╭─ Input records

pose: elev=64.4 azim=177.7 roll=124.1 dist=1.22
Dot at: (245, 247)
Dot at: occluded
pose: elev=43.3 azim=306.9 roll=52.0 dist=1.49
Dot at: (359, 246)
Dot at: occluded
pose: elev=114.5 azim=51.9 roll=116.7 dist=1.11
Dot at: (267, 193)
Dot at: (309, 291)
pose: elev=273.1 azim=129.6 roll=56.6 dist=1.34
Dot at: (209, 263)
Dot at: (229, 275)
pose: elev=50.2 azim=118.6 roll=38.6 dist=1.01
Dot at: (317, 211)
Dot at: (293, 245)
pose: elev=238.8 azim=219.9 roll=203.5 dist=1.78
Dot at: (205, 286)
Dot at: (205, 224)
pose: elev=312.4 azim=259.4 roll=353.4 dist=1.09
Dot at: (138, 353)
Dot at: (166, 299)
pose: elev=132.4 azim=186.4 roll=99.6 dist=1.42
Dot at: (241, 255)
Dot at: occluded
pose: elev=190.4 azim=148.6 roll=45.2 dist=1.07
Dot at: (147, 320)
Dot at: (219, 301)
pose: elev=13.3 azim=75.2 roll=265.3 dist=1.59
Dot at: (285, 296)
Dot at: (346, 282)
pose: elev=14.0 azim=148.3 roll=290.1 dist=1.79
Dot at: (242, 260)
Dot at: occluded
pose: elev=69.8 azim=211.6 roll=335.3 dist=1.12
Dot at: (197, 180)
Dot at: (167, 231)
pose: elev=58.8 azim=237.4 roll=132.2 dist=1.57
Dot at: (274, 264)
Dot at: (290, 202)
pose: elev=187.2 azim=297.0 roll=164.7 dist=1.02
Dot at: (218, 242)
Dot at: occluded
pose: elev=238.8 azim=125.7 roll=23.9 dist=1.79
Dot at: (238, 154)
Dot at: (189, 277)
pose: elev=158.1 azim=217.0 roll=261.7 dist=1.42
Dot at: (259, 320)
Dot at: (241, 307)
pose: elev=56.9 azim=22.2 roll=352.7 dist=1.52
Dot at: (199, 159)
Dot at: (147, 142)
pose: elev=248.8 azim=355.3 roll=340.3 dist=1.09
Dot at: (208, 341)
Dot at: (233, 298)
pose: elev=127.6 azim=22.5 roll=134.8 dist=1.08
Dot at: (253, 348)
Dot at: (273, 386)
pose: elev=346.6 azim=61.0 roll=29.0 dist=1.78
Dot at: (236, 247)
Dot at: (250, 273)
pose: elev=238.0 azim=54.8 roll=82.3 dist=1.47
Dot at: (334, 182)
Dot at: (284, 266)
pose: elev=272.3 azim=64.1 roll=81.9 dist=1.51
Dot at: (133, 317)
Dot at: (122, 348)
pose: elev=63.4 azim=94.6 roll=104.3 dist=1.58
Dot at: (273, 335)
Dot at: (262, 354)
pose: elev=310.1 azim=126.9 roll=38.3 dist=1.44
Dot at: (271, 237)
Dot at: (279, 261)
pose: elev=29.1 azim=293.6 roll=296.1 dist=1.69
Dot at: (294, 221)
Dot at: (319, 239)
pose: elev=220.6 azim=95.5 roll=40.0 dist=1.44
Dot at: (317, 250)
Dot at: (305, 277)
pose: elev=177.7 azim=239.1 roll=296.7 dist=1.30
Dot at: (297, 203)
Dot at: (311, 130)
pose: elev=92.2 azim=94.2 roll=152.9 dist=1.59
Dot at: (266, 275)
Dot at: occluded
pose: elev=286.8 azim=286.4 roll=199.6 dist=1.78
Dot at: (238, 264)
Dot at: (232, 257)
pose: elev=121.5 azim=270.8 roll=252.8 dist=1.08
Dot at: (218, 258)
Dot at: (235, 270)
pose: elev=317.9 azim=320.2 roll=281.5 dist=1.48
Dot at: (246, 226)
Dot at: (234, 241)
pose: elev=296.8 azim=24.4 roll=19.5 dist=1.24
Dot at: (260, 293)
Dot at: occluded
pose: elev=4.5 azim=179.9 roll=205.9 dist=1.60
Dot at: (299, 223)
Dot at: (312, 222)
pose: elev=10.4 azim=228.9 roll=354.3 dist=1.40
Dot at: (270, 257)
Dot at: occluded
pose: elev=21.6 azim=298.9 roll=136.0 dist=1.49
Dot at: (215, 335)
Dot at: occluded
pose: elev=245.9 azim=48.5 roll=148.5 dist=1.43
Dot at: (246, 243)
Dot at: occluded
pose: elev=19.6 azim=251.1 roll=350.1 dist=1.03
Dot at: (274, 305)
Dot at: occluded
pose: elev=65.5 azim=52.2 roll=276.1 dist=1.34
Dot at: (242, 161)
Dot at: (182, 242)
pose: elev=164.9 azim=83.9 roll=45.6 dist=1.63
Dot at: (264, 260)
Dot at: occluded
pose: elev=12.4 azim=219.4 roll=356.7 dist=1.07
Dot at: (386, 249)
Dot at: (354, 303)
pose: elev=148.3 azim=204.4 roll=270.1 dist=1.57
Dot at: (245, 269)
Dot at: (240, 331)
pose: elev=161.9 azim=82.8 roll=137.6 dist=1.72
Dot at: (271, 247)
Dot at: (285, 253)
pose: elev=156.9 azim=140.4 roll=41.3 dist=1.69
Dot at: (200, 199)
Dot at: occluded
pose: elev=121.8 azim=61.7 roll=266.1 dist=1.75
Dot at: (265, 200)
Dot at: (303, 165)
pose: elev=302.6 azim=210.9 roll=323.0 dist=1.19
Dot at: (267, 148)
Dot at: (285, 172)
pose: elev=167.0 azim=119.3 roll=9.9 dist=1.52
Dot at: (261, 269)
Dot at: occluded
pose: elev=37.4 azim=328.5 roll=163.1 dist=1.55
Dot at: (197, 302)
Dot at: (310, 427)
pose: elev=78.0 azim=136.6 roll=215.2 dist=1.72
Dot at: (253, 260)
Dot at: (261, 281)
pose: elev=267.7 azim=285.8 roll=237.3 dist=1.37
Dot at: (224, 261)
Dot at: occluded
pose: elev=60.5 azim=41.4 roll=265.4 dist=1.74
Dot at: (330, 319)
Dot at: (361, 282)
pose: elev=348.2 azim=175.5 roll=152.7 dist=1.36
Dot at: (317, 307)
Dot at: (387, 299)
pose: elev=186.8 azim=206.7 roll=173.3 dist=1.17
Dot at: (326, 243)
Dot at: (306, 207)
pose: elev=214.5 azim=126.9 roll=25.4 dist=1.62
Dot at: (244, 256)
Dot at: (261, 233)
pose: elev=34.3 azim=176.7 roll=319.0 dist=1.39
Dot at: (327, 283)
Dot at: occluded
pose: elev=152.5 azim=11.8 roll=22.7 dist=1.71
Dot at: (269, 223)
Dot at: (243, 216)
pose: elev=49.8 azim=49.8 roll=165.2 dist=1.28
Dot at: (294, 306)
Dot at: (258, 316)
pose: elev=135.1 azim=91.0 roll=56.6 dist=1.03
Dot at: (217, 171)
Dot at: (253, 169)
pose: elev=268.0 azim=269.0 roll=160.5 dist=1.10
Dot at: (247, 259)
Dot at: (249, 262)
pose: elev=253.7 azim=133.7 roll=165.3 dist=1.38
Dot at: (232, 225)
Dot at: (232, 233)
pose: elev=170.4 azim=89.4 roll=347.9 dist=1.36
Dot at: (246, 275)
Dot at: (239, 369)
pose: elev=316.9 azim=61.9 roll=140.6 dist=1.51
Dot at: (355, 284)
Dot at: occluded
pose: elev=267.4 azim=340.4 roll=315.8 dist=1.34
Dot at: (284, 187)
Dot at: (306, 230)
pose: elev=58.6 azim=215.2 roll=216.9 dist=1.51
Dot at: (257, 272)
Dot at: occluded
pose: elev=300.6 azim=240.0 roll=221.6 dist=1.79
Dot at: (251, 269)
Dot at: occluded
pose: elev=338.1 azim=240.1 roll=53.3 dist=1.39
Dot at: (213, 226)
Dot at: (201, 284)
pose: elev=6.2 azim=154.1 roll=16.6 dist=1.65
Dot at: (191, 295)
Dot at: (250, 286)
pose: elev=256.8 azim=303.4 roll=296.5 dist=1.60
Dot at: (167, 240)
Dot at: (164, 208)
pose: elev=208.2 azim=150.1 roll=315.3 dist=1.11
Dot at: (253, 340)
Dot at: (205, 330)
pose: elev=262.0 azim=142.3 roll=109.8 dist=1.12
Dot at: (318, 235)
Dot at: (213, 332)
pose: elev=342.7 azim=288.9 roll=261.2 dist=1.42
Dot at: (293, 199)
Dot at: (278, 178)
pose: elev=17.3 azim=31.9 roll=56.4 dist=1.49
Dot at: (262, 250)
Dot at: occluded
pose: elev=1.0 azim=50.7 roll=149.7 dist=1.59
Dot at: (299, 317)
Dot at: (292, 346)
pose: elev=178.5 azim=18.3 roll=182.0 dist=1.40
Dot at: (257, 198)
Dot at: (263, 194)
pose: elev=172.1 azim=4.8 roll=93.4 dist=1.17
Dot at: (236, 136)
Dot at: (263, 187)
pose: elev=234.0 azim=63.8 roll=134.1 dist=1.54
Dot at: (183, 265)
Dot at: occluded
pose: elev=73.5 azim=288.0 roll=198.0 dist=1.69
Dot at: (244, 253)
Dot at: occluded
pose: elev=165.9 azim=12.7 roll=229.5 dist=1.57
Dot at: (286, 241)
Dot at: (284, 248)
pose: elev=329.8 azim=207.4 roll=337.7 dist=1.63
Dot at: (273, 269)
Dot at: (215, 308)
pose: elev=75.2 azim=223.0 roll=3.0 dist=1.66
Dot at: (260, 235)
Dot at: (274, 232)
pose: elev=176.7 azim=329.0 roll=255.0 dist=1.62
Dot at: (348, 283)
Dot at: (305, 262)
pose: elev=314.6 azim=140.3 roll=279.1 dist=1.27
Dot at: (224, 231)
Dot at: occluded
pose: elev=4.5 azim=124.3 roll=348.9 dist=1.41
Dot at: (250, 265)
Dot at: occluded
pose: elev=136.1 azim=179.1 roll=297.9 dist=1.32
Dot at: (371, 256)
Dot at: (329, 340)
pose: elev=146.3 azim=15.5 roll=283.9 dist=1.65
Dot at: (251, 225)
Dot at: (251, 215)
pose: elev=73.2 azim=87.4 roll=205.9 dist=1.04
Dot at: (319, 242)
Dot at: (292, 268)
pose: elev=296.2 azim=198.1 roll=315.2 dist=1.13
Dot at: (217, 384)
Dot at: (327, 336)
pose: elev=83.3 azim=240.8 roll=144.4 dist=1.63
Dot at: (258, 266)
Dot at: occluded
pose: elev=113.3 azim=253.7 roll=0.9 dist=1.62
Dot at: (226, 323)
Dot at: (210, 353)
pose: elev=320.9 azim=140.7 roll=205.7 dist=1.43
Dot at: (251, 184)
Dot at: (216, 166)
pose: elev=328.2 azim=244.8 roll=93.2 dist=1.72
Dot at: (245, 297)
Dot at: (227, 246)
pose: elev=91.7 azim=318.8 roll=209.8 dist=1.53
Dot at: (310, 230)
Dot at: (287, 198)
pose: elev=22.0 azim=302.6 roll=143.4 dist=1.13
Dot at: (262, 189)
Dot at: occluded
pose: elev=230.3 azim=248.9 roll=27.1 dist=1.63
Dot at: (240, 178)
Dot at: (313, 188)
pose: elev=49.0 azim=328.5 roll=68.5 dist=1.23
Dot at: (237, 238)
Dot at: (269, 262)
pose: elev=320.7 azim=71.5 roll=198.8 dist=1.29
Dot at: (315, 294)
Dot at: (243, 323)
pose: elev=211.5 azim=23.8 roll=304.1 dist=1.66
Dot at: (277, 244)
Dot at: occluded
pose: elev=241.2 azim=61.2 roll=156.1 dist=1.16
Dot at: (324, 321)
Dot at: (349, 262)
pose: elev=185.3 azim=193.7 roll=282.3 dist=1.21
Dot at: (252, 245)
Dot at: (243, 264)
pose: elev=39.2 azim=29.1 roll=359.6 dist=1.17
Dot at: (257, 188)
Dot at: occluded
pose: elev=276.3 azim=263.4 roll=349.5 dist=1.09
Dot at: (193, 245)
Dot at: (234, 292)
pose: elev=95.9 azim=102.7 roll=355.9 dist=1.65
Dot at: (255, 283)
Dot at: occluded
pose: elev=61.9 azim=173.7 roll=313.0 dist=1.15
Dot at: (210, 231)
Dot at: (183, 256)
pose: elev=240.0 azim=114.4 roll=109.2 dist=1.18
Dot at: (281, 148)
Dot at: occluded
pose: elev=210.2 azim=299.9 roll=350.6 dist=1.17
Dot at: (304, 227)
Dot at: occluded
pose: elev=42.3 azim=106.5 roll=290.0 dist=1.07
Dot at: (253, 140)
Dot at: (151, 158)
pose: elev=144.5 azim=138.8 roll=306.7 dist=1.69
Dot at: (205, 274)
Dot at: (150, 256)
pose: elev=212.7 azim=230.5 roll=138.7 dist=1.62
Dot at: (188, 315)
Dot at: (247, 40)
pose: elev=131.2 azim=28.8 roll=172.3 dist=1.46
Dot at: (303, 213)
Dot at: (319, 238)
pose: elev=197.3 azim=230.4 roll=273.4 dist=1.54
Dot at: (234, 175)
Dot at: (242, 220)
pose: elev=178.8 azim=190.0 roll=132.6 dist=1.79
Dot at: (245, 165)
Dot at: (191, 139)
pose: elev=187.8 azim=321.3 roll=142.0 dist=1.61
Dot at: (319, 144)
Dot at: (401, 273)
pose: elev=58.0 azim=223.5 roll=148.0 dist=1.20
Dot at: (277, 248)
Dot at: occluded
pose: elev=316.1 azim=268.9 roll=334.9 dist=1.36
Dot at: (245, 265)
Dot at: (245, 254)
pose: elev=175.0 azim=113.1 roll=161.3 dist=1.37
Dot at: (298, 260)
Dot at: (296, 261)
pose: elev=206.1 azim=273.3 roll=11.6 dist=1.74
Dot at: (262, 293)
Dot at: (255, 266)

╰─

**Work to complete:** Rewrite the records from the line containing "pose: elev=175.0 azim=113.1" through the last line, including both, as a numbered list with blank lines dropped.

**Expected answer:**
1. pose: elev=175.0 azim=113.1 roll=161.3 dist=1.37
2. Dot at: (298, 260)
3. Dot at: (296, 261)
4. pose: elev=206.1 azim=273.3 roll=11.6 dist=1.74
5. Dot at: (262, 293)
6. Dot at: (255, 266)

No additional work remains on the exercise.